Eğitimsiz, arazi zengini Allam öfkeyle dolu, artık eğitimler güruhunun sözü geçtiği için gücünü yitirmiş. Ferikiko diye hitap ettiği biriyle konuşuyor sık sık, kendisiyle konuştuğunu da düşünebiliriz, bu da onun özgünlüğü. Zamanında evlenmek istemiş ama reddedilmiş, âşık olabileceğini hiç sanmıyormuş kadın, üstelik toprağın artık değersiz olduğunu söylemiş. Hayallerinden koparılan bir adam Allam, kaotik, kaybedeceği bir şey yok. “Sınıfım batan gemide beni dalgalara terk ettiyse ne olmuş? Hiçbir şeye sadık olmamak; özgür, tamamen özgür, sınıfının, ülkenin veya herhangi bir görevin üstünde hak iddia etmesinden muaf olmak ne harika.” (s. 69) Pansiyona taşındığında Devrim’e övgüler düzenlere sesini çıkarmıyor, muhbirlerden korkuyor. Topraklarını satıp İskenderiye’ye yerleşme niyetinde, Zühre’ye sahip olmaya da çalışıyor arada ama kızın gönlü Serhan’da olduğu için başarılı olamıyor, birbirlerine giriyorlar iki kez. Bir kezinde Serhan’ı pansiyona kadar takip eden bir kadının çıkardığı tantanaya şahit oluyor, belli ki onun da metresi veya terk ettiği öfkeli bir kadın var, kimse suçsuz değil, dolayısıyla Serhan’ın öldürülmesine üzülmüyor. Geçmişine üzülüyor bir, abisinin zorlamasıyla hiç istemediği bir yaşam çizgisinde yürüdüğüne, Devrim’e üzülüyor.

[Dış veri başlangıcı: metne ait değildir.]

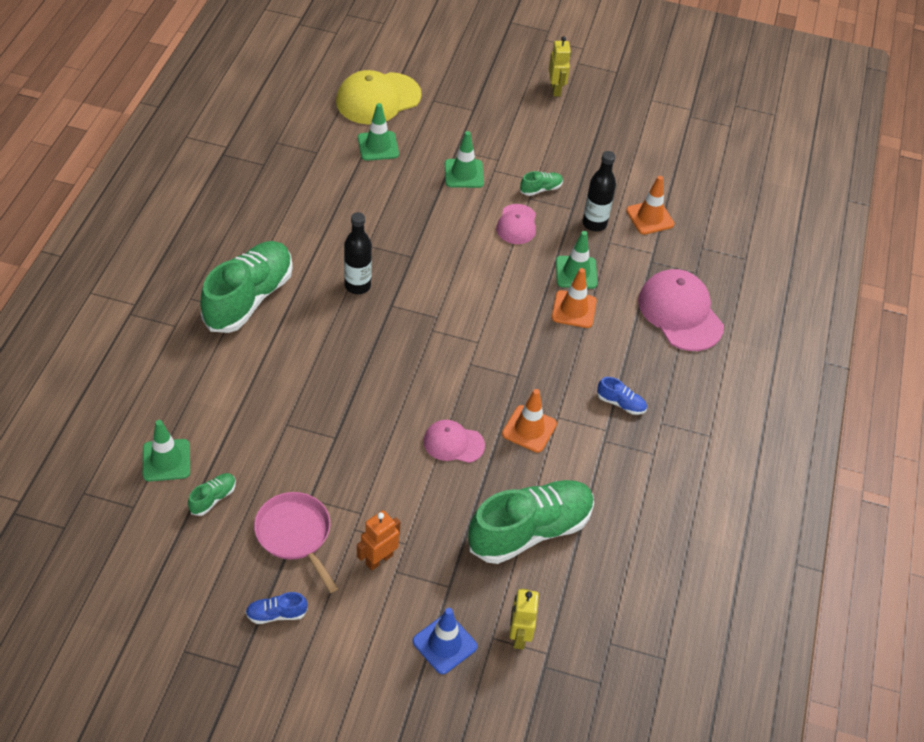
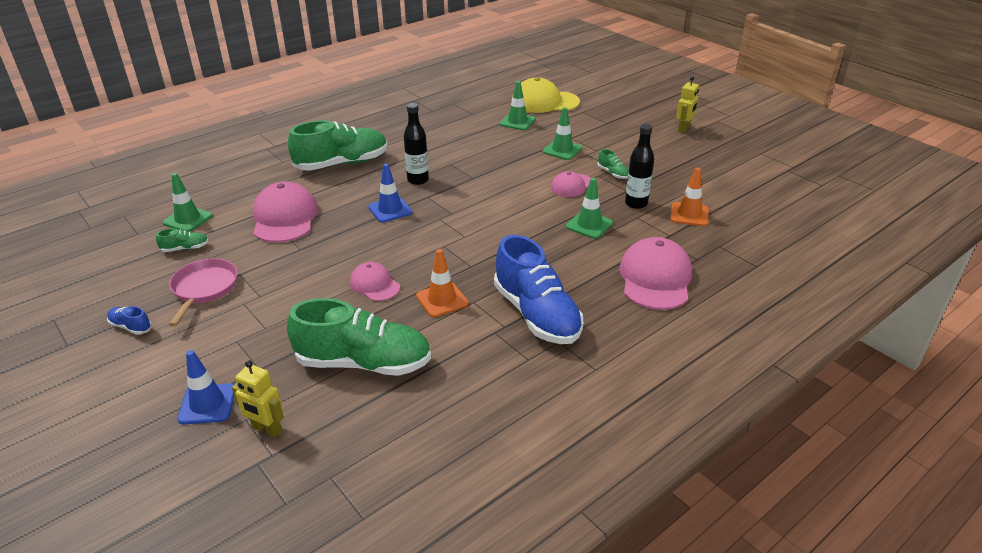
camera: 40 degrees right, 15 degrees down
orange robot [357,510,400,571] -> none
yellow robot [509,589,539,650] -> yellow robot turned 105 degrees counterclockwise [232,360,284,437]
green shoe [520,171,563,196] -> green shoe turned 45 degrees clockwise [597,149,629,179]
orange traffic cone [552,268,597,328] -> none
blue shoe [597,377,647,415] -> blue shoe [494,235,583,344], size x2.43
none -> pink cap [253,182,318,242]
none -> blue traffic cone [368,164,412,223]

“Mansur Bahi”. Abisi emniyet müdürü, kendisi İskenderiye Radyosu’nda çalışıyor. Geçmişinden kaçıyor o da, üniversiteden arkadaşı Fevzi hapse girdikten sonra Düriye’yi uzun süre görmemiş, hızlı davranmadığı için âşık olduğu kadının Fevzi’yle evlenmesini izlemek zorunda kalmış. Daha da kötüsü abisinin baskısıyla davadan kopmuş ve casus olarak tekrar ortaya çıktığı düşünülüyor, Düriye’ye böyle bir şeyin olmadığını inandırmak için akla karayı seçtikten sonra kadını eşinden ayrılmaya ikna etse de son adımı atamıyor, Zühre’ye tutulduğu için Düriye’yi yarı yolda bırakıyor. Sadece Mansur’un bölümünde görülebilen güzel geçişlerden birinden bahsetmeliyim bu noktada, sohbet sırasında Emir Vecdi’nin ihanetle ilgili söyledikleri Mansur’un hemen anılarına dönmesine yol açıyor ve Fevzi’ye ihanet edip edemeyeceğini düşündüğü parçayı tekrar yaşayıp kendi zamanına geri dönüyor, güzel oyun. Mansur’un Serhan’ı takip edip öldürmesinden sonra Serhan el-Beheri’ye geliyoruz nihayet, aralarındaki en bencil, narsisist adam olan Serhan memurlukla bir yere gelemeyeceğini anlayınca kaçakçılık yapabileceklerini söyleyen arkadaşına uyuyor ve parasını bu işe yatırıyor. Yaşamı gibi bu iş de fiyaskoyla sonuçlanmadan önce Zühre’nin kalbini çalacak, sonra Zühre’nin öğretmeniyle sözlenecek ve iki kadınla ilişkisini bir arada götürmeye çalışacak ama patlayacak mevzu, acı son. Çıkarcı, yırtmak isteyen tayfayı temsil ediyor Serhan, siyasetle ilgisi pek yok. Anlatıcı görevini üstlenen üç adamın geçmişi ve zıt fikirlilerle çatışmaları 1950’li yılların Mısır’ını özetlemeye yeterli, arka kapakta yazdığına göre John Fowles bu romanın gazetelerdeki binlerce yazının ya da televizyondaki belgesellerin yapamadığını başararak bir ulusun psikolojisini yakından tanıma ayrıcalığını bahşettiğini söylemiş.
Konu olarak tipik bir Mahfuz romanı, anlatım biçimiyle parlıyor daha çok. Okunası.